Il Centro di eccellenza della Radicalization Awareness Network (Ran) istituito nel 2015 è il punto nodale europeo e la piattaforma per scambiare esperienze, mettere in comune le conoscenze, identificare le migliori pratiche e sviluppare nuove iniziative per affrontare la radicalizzazione. Ad esso partecipano diversi attori (tra cui psicologi, educatori, operatori sociali, capi delle comunità e ong assieme a rappresentanti della polizia, del personale carcerario e di quello addetto alla sorveglianza delle persone in libertà provvisoria nonché rappresentanti di diversi ministeri e amministrazioni) in tutti gli ambiti pertinenti che vanno dallo scambio di esempi di resilienza contro la propaganda estremistica su internet alla radicalizzazione nelle carceri nonché al contesto educativo con un’attenzione particolare per i giovani.
Il centro d’eccellenza della Ran contribuisce a far convergere le esperienze e le iniziative pertinenti creando sinergie in diversi ambiti politici. In pratica, il Ran fornisce sostegno agli Stati membri nella concezione e attuazione di attività di prevenzione efficaci fornendo orientamenti e manuali per la costituzione di strutture multiagenzia, la creazione di una piattaforma di scambio di esperienze e pratiche e procedendo ad un’ulteriore mappatura della ricerca sulla radicalizzazione.
Quali sono le prime indicazioni fornite dal Ran e quali pratiche sono state individuate per affrontare in modo efficace la radicalizzazione? Investire nella prevenzione, eliminando alla base quel terreno fertile per la radicalizzazione. Coinvolgere e formare esperti di prima linea, in quanto saranno questi il primo punto di contatto professionale con gli individui a rischio. Sviluppare un approccio multiagenzia e multidisciplinare. Nel mese di novembre è prevista una conferenza europea organizzata dal Radicalization Awareness Network (Ran) il cui scopo è quello di riunire praticanti e policy makers per fare il punto di situazione, condividere esperienze ed individuare ulteriori misure attuative di contrasto alla radicalizzazione in Europa.

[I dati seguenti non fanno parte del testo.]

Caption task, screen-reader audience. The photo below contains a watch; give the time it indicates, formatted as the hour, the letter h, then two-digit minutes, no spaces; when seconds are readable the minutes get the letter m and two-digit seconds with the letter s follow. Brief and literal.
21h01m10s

Sotto il profilo operativo il centro europeo antiterrorismo (Ectc) istituito a Gennaio 2016 presso l’Europol, seppur con qualche difficoltà, ha tentato di rinforzare la capacità antiterrorismo di Europol, offrendo agli stati membri una piattaforma per potenziare il coordinamento operativo, in particolare nella lotta contro i foreign fighters, il traffico di armi da fuoco illegali e il finanziamento del terrorismo. La necessità di migliorare lo scambio di informazioni tra le autorità di contrasto degli stati membri e le agenzie dell’Ue e l’interoperabilità delle banche dati e dei sistemi di informazione rimane ancora non sufficientemente attuata. Sono stati fatti passi in avanti in tal senso, tuttavia occorre ancora superare, urgentemente, le residue carenze, frammentazioni e limitazioni operative per lo scambio di informazioni.

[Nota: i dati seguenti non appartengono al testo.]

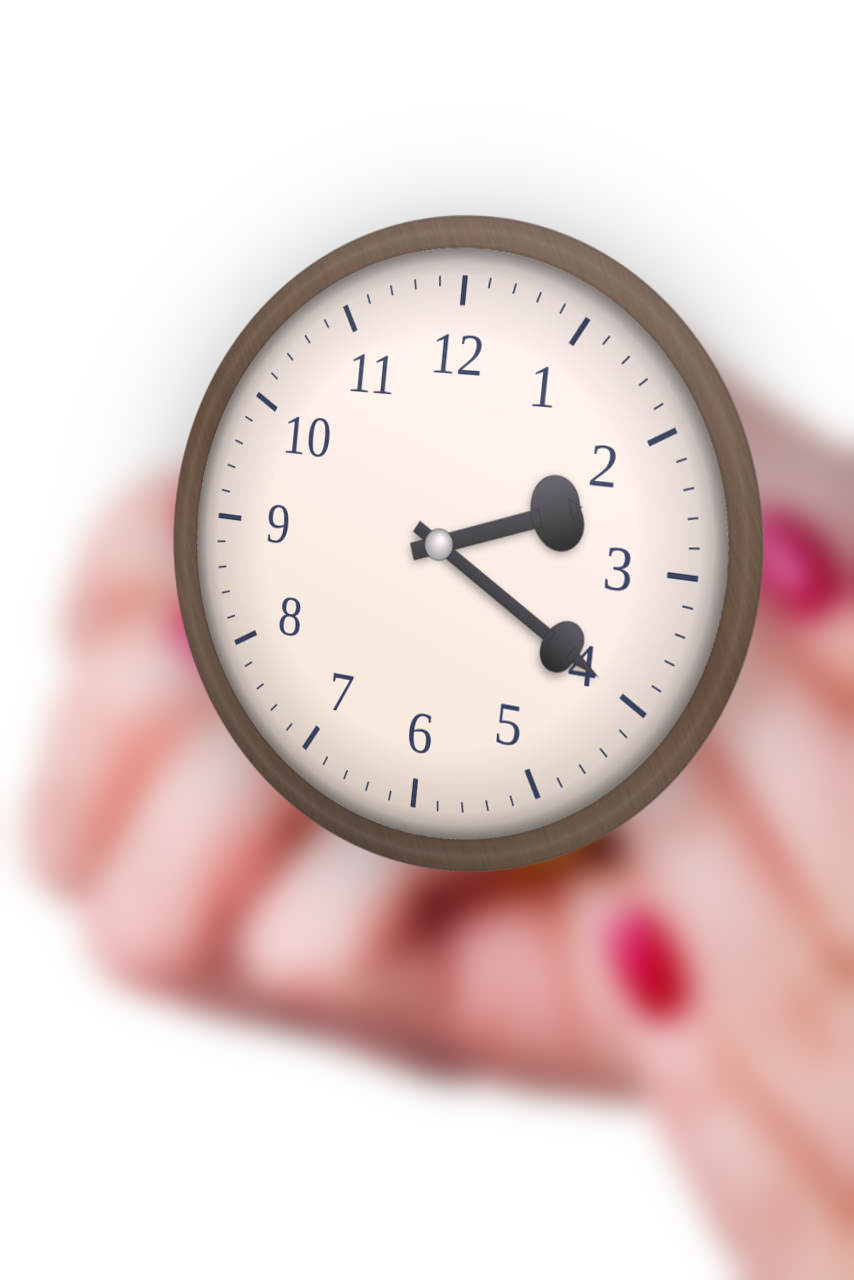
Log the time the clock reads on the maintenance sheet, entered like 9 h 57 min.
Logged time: 2 h 20 min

Il miglioramento del Sistema d’informazione Schengen (Sis), l’elaborazione di una prima serie di indicatori comuni di rischio, in materia di foreign fighters, per poter rilevare gli spostamenti dei terroristi ed il rafforzamento dei controlli sistematici alle frontiere esterne rappresentano un importante infrastruttura comune nell’ottica del contrasto alla minaccia terroristica. Tutto questo richiede una efficace e continua partecipazione degli Stati membri nel popolare le banche dati esistenti affinché le informazioni utili siano inserite e condivise sistematicamente con il centro europeo antiterrorismo di Europol.
La Commissione presenterà iniziative mirate alla costituzione di un Fusion Information Center presso il Centro europeo antiterrorismo di Europol allo scopo migliorare interoperabilità ed integrazione attraverso la creazione di un hub dati europeo che consenta la condivisione delle informazioni a supporto delle attività operative per il conseguimento di una reale ed efficace “Unione della Sicurezza”.